In the end, most of the side-chain carbon and proton assignments could be achieved, as shown in the extracts of the ${}^{\mathrm{13}}$C-HSQC spectrum in Fig. 3, where the assignments for the H$\mathit{\alpha }$/C$\mathit{\alpha }$ are given, and all assigned side-chain peaks are marked with a cross. The data have been deposited at the BMRB under accession number 52372.

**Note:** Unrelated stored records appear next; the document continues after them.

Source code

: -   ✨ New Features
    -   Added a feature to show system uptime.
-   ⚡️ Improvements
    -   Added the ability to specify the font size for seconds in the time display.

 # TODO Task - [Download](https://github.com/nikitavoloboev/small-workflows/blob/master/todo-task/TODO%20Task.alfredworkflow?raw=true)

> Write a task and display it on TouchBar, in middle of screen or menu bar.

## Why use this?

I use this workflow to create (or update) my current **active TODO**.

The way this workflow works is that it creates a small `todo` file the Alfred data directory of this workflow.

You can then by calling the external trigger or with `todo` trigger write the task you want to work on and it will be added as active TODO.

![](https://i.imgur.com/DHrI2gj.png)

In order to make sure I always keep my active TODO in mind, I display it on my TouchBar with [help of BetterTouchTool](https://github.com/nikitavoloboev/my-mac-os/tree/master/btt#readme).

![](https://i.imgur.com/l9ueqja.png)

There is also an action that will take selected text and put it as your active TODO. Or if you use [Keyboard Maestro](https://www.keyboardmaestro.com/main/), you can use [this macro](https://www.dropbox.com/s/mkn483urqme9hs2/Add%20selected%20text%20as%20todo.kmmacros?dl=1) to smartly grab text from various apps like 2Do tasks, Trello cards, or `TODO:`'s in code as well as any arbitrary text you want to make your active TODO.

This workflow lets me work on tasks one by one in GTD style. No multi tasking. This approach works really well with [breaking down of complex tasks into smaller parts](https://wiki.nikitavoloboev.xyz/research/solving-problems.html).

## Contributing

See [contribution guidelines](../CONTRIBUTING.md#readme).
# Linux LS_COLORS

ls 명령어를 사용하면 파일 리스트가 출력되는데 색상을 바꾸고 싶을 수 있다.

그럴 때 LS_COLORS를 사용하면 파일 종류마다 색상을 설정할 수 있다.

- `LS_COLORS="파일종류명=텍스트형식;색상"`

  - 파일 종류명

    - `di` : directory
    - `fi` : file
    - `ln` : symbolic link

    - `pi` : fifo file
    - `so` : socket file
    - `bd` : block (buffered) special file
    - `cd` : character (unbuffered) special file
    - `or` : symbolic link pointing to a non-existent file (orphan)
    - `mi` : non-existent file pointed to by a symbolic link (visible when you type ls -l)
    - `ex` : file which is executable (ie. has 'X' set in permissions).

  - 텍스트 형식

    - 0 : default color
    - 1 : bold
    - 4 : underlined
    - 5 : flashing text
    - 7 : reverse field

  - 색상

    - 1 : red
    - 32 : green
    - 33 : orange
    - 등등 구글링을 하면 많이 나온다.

4 Discussion and conclusion

We have shown here that the production and resonance assignment of small protein domains can be done in a highly efficient manner by combining cell-free protein synthesis, NMR spectroscopy on high-field platforms and automated resonance assignment. The use of a high magnetic field not only provided the high resolution which facilitated the assignment of side-chain protons, but also provided the sensitivity to study the below 150 $\mathrm{\mu }$M samples supplied by CFPS. While the sample preparation took about 2 d, the acquisition of the side-chain assignment spectra took 2–3 weeks and the analysis took 1–2 weeks to verify the automated assignments. The backbone assignments were not very time-consuming since they had been previously established (Estrada and De Guzman, 2011), but they required verification, which took several days when done manually but was not necessary for automated assignments, which were similarly successful in the absence of this prior knowledge.

The protein considered here is rather small, with 69 amino acids plus a 10 amino acid tag, and represents a subdomain of a larger, membrane-bound protein. While solid-state NMR can address the membrane-bound forms, solution-state NMR spectra of the isolated domains have the potential to accelerate a future analysis of the solid-state NMR 2D hCH and further 3D spectra, such as hCCH. The knowledge gained here will also be used to analyze the differences between the isolated and membrane-bound domains as highlighted by CSPs.

The number of situations where small domains can provide partial information on membrane-bound proteins is high in the study of viral proteins, as many viral envelope proteins carry rather small ectodomains or cytosolic domains that are easily accessible to solution NMR. Together with AlphaFold2 predictions, sequential NMR resonance assignments can even obviate the need for structure calculations if the models are of high quality, since the secondary chemical shifts from sequential assignments provide immediate information on the secondary structure. The advantage of cell-free protein synthesis is that both membrane-bound and isolated domains can be produced with similar efficiency using the same approach.